Par ailleurs, il importe de souligner ici que l’article 7-1, de la directive n° 2003/88/CE du 4 novembre 2003 s’interprète en ce qu’il interdit à ce que des dispositions nationales  prévoient qu’un salarié en incapacité de travail survenue durant la période de congé annuel payé ne dispose pas du droit de bénéficier plus tard dudit congés annuel.

Dans l’arrêt du 21 juin 2012 susvisé, la Cour rappelle une jurisprudence constante selon laquelle le droit au congé annuel payé de chaque salarié constitue un principe du droit social de l’Union qui revêt une importance singulière auquel il ne peut être dérogé. Mais surtout, les autorités nationales compétentes sont tenues de mettre en œuvre le principe du droit aux congés payés dans les limites fixées par la directive n° 93/104/CE du Conseil, du 23 novembre 1993 qui couvre certains volets de l’aménagement du temps de travail, codifiée par la directive n° 2003/88 précitée.

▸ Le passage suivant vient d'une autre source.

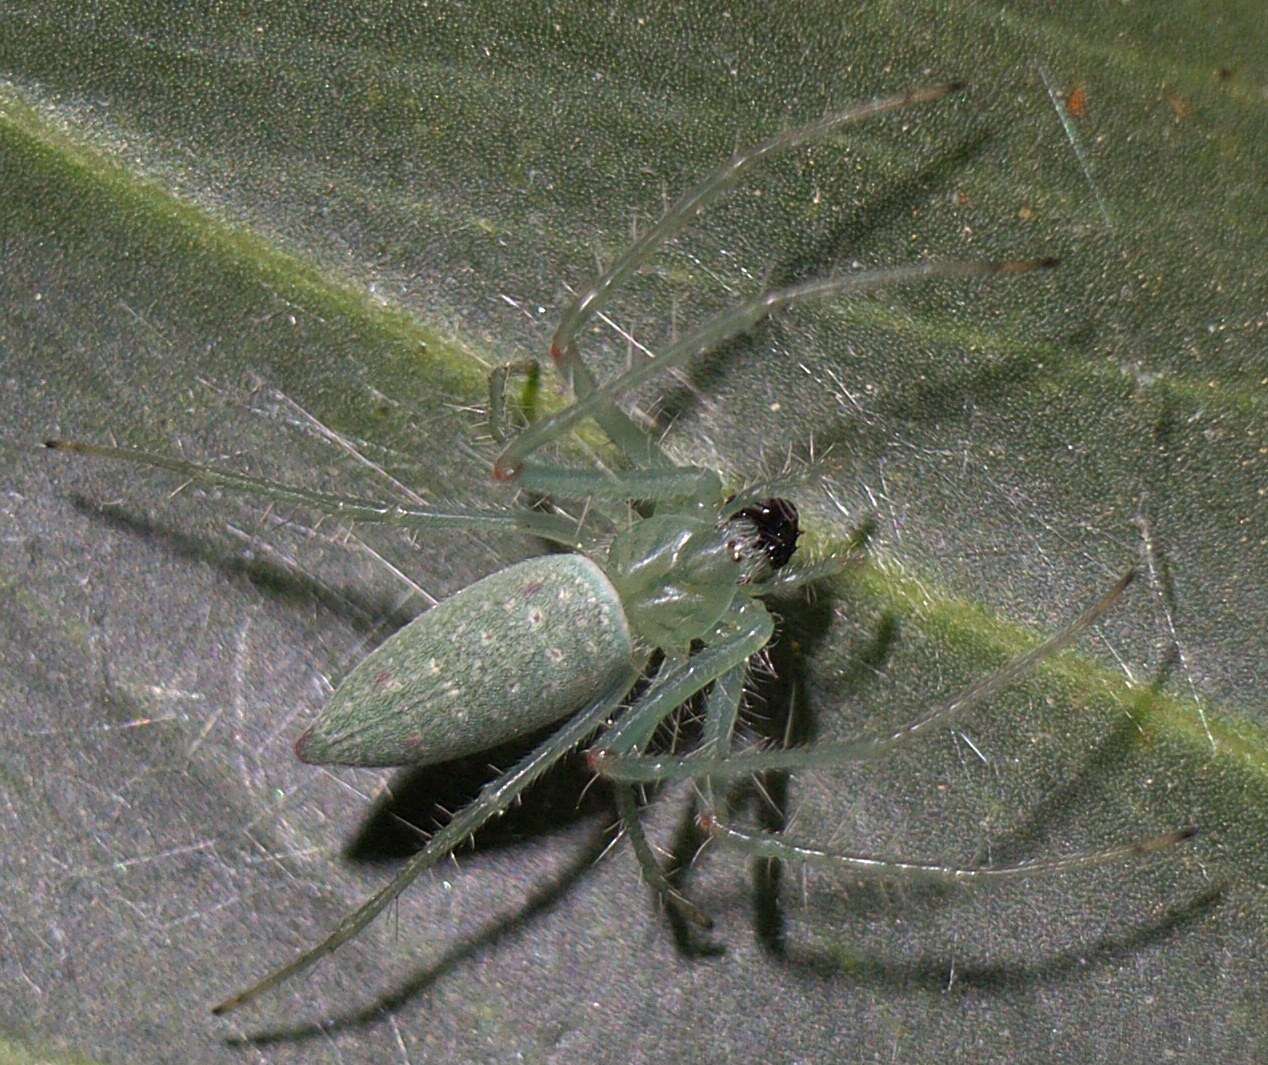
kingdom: Animalia
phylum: Arthropoda
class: Arachnida
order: Araneae
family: Araneidae
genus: Araneus
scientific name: Araneus talipedatus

La problématique actuelle est d’autant plus saillante que la Cour persiste en soulignant que l’objet et la finalité du droit au congé annuel payé est de se reposer et de disposer d’une période de détente et loisirs. Ce qui constitue une finalité bien différente de celle de prévenir une épidémie de Covid-19 par la nécessité d’observer un confinement strict tel qu’édicté par le Gouvernement.

Au niveau national, précisons à toutes fins utiles que la Cour de cassation consacre un droit au report des congés payés non pris en raison d’une incapacité de travail survenue avant la période de congé (CS, 24 février 2009)
Les autorités nationales sont ainsi tenues de prendre en compte la cause initiale de suspension du contrat de travail qui revêt, selon les juges luxembourgeois, un droit « aléatoire et contraire à la finalité du droit au congé annuel payé ». Si le droit social européen renforce les droits des salariés français en matière de congés payés, il n’en reste pas moins que les questions sociales s’inscrivent dans un état  de crise sanitaire sans précédent. Affaire à suivre donc.

                   3) Que la durée du congé pris en une seule fois n’excède pas 24 jours ouvrables (Art. L3141-17 du Code du travail) :

La 5ème semaine de congés payés est donc exclue. Aussi parait-il important de préciser qu’il convient de vérifier les dispositions conventionnelles applicables au cas pas cas.

Ainsi comme il a été dit précédemment, dès lors que l’aléa pouvant empêcher le salarié de bénéficier d’une période de détente effective est prévisible, l’employeur doit prendre les mesures nécessaires propres à préserver le droit des salariés au bénéfice des congés payés. À titre exceptionnel, dans le cadre du Covid 19, il semblerait qu’il puisse être dérogé au point n°2, sous réserve de l’appréciation souveraine des juges du fond. Autrement dit, il ne paraît pas impossible que l’employeur puisse imposer des congés payés lors du Covid-19 même si cela ne permet pas au salarié de bénéficier d’un temps de détente et de repos au sens du droit social européen. Les potentiels contentieux viendront peut être éclaircir ce point.